I felt myself being pulled backwards along the top of the table, and now the white screen in my head returned and all memory of what occurred next was gone.  And it never returned.  I looked back up at doctor Benson.


“So what happens next?”  I asked. 

He nodded his head up and down.

“Right.”  He said.  “Well, we didn’t find anything medically wrong with you, so from my perspective we can discharge you.  I will let the police know.”

Dr. Benson smiled at me.  He looked rather pleased with himself.  He turned his back to me quickly and walked out of the room, leaving me sitting on the stretcher with my legs still shackled to the stretcher.  In the distance, outside of my ER room, I heard the sounds of sirens as ambulances rolled up to the hospital.


I laid back down on my back on the stretcher and stared up at the ceiling, at the white tiles that stretched out above my head.  It was a long time, maybe half of an hour, before two police officers, a man and a woman in their uniforms, finally entered the room along with a nurse.  The first one, a black man, came up to me.


“You’re not going to give us any trouble, are you, Larry?”,  he asked.

“Fuck you!”  I responded.  “My name is Mr. Keller.”

“Well, Mister Keller, we are going off to jail now.  And we don’t want to get any shit from you.  None at all.  Do we, Julie?”, he asked his partner.


He emphasized the words ‘Mr.
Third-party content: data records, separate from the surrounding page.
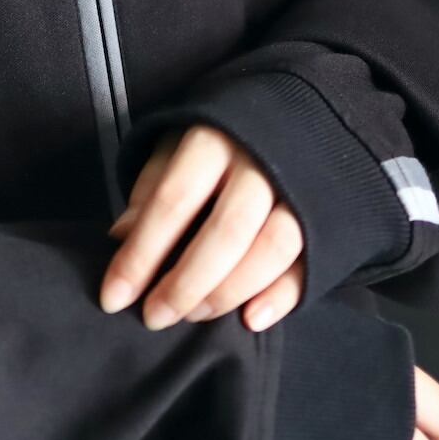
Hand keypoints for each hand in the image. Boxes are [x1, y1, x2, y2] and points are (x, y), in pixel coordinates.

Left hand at [100, 121, 305, 331]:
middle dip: (186, 283)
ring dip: (228, 292)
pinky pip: (307, 263)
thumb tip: (121, 237)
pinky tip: (251, 320)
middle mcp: (260, 163)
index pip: (173, 201)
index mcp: (213, 140)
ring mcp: (299, 190)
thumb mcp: (174, 150)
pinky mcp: (325, 218)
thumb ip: (150, 192)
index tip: (113, 297)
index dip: (141, 254)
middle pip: (227, 231)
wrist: (285, 119)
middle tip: (154, 316)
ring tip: (193, 315)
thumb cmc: (214, 143)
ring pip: (272, 249)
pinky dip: (281, 297)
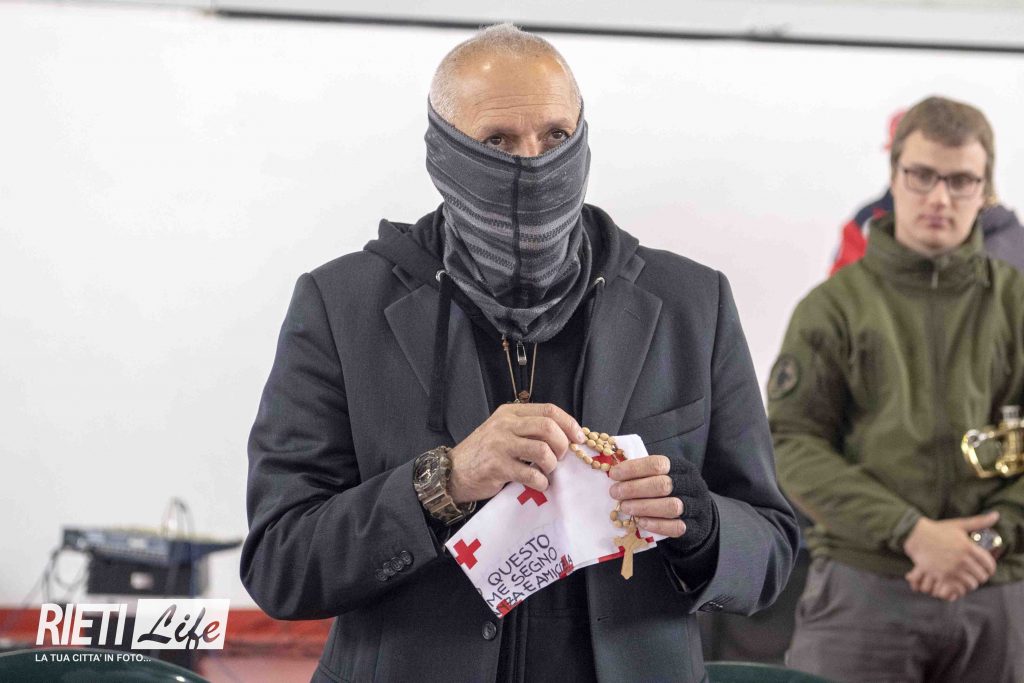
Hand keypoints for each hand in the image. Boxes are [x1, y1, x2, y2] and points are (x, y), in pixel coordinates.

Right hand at [448, 403, 583, 503]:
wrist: (454, 471)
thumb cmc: (485, 453)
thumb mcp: (504, 431)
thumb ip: (528, 429)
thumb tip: (566, 436)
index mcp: (510, 412)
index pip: (548, 410)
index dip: (569, 424)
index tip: (579, 438)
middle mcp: (505, 425)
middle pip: (548, 427)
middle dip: (562, 445)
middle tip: (560, 458)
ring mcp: (500, 445)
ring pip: (542, 451)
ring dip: (552, 465)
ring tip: (546, 471)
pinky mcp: (498, 467)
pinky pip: (531, 475)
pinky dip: (541, 483)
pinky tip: (538, 484)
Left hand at [609, 455, 712, 546]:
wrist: (698, 515)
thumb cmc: (672, 492)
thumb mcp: (662, 477)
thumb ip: (644, 475)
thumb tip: (615, 474)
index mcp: (681, 467)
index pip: (658, 464)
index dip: (634, 468)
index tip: (614, 474)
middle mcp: (692, 485)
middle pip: (663, 485)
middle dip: (634, 489)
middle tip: (615, 493)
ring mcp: (696, 506)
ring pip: (671, 506)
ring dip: (643, 507)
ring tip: (625, 508)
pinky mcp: (695, 527)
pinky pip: (676, 527)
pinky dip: (656, 524)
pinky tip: (641, 522)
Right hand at [903, 511, 999, 600]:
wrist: (916, 535)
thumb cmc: (938, 529)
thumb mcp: (959, 524)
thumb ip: (979, 521)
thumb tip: (996, 515)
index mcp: (968, 547)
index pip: (988, 564)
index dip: (990, 568)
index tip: (988, 569)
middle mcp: (962, 559)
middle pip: (981, 576)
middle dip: (981, 576)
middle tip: (977, 575)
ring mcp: (951, 569)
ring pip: (971, 584)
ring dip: (971, 583)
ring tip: (968, 580)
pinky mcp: (941, 576)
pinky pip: (957, 588)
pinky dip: (960, 588)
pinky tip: (957, 583)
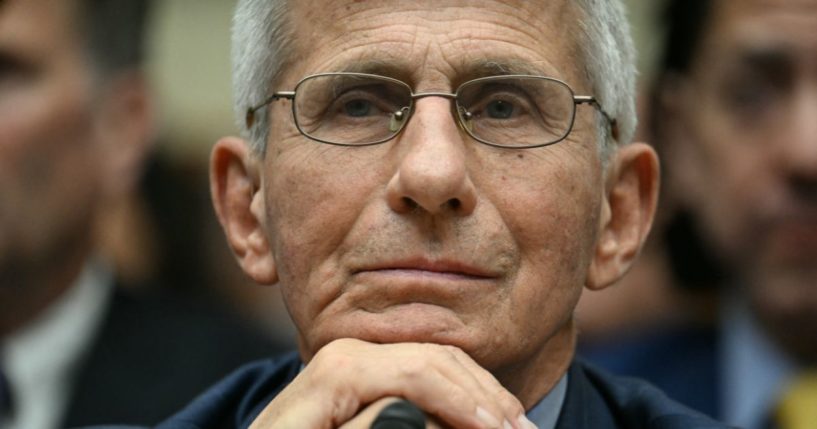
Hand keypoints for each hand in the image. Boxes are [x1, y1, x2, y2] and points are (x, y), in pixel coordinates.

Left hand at [247, 339, 535, 428]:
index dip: (467, 403)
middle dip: (486, 398)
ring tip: (513, 424)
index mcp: (341, 367)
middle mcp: (352, 353)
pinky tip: (482, 418)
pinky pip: (423, 374)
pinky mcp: (365, 376)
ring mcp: (360, 361)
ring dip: (482, 396)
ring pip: (439, 363)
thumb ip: (366, 427)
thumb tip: (411, 411)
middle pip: (439, 360)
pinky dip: (460, 396)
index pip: (423, 370)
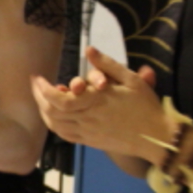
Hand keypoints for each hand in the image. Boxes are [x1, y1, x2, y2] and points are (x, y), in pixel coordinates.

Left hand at [30, 47, 167, 161]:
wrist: (156, 137)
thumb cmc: (146, 106)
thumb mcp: (131, 80)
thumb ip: (107, 65)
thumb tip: (88, 50)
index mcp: (97, 102)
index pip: (59, 99)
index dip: (43, 90)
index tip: (38, 78)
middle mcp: (88, 119)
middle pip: (52, 112)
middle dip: (39, 97)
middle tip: (35, 84)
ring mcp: (88, 133)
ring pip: (56, 125)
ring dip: (44, 111)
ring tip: (42, 98)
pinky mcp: (91, 142)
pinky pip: (65, 135)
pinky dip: (54, 125)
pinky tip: (53, 115)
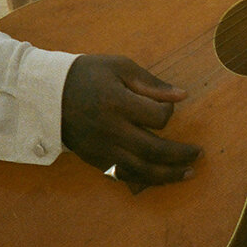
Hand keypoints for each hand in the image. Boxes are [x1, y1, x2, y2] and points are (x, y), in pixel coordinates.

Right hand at [60, 55, 198, 185]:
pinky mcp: (96, 160)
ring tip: (189, 173)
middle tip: (199, 154)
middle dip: (180, 154)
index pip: (157, 117)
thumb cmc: (87, 75)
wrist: (47, 95)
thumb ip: (151, 83)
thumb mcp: (119, 67)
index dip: (170, 112)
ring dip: (169, 175)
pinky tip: (161, 178)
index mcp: (117, 103)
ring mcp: (102, 149)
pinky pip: (125, 176)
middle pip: (153, 150)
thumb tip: (182, 95)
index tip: (169, 106)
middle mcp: (111, 130)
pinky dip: (146, 180)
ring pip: (141, 170)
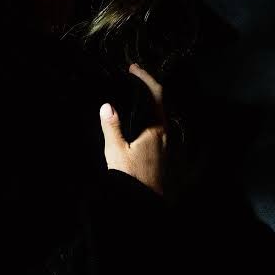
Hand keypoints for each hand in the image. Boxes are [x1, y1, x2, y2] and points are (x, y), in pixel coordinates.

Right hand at [99, 63, 166, 195]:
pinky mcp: (164, 155)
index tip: (134, 68)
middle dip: (148, 89)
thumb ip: (111, 127)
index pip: (156, 95)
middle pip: (160, 104)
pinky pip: (158, 129)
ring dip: (149, 104)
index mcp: (156, 129)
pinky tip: (139, 123)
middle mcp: (166, 134)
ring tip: (134, 97)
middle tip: (133, 78)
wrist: (143, 206)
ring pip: (160, 117)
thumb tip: (107, 105)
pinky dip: (149, 118)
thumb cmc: (130, 178)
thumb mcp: (116, 151)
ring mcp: (167, 146)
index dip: (145, 78)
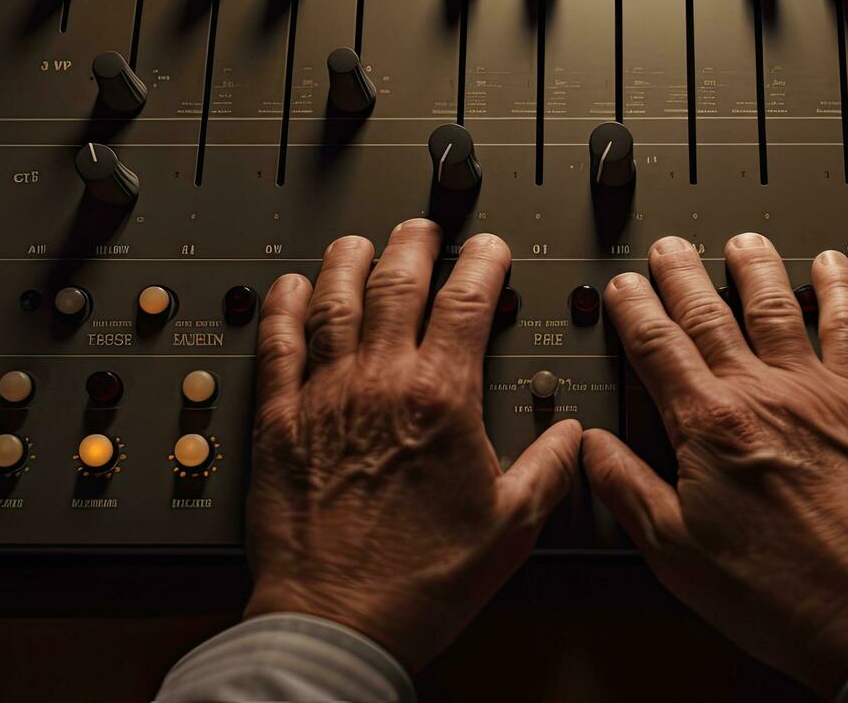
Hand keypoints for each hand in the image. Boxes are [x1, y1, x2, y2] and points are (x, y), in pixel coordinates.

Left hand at [243, 219, 581, 670]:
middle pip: (395, 283)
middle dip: (415, 244)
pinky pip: (276, 345)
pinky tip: (288, 288)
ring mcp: (325, 397)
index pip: (465, 301)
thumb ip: (549, 469)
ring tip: (359, 242)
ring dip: (347, 261)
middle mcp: (379, 383)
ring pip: (332, 301)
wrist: (340, 619)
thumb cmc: (421, 580)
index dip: (481, 263)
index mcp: (441, 398)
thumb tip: (571, 437)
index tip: (489, 249)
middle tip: (424, 228)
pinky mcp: (279, 422)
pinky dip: (282, 309)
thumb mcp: (512, 527)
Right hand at [584, 235, 847, 694]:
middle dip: (681, 275)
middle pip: (710, 314)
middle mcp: (765, 393)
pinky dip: (841, 289)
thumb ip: (630, 489)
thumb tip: (591, 447)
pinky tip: (834, 267)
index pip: (657, 346)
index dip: (634, 309)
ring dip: (753, 268)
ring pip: (778, 306)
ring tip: (741, 242)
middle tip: (668, 248)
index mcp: (709, 426)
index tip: (624, 287)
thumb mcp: (679, 554)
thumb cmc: (788, 595)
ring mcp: (824, 390)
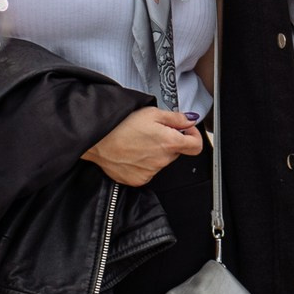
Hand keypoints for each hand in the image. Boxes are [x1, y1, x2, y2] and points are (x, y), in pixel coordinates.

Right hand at [83, 108, 202, 186]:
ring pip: (161, 162)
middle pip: (176, 152)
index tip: (186, 131)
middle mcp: (162, 160)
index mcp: (169, 142)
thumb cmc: (121, 124)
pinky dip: (144, 163)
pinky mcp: (138, 180)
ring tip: (138, 142)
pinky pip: (148, 171)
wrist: (98, 140)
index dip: (194, 135)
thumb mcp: (152, 113)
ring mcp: (150, 172)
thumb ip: (175, 118)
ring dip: (155, 153)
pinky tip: (132, 153)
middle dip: (170, 142)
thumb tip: (190, 120)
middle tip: (154, 132)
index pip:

Keller’, like he was choking on them.  He laughed and looked over at his partner, a short white woman, and winked.  She just nodded and smiled.  In the Emergency Room a cacophony of noise collected around me.  The sounds of the ambulances outside, announcements coming through the overhead speakers in the hospital that I couldn’t quite make out, a patient screaming in pain in the room next to me, and machines beeping on and off all around me.  And then I saw three large men brush past the two police officers and come towards me.

The hospital orderlies took hold of my arms and legs, and then a woman with a syringe slipped between them.


“This will help you to relax, Larry.” She said.

“Wait.”, I shouted.  “Wait.”


But it was too late.  I felt the orderlie’s hands on my arms, holding me still, and then the sharp prick of the needle.  I tried to struggle, to sit back up, but I couldn’t, and then I felt things begin to move slower and slower, and my vision begin to fade like a sheer white shade being pulled down in front of my eyes.  Things became less clear in my vision, more distant, and I closed my eyes.  And then I heard a dog barking. 


There, before me, my pet dog Rex appeared.  He licked my face and nuzzled me, pushing his nose up into my neck.  I smiled, and a warm feeling spread out over my body.  The feeling that I always had when I thought of Rex.  I suddenly felt good, and I knew that everything would be all right.  I tried to reach up, to scratch behind  Rex’s ears.  He always loved that. But something pushed my hand away. Then the sound of the barking was gone, and everything vanished.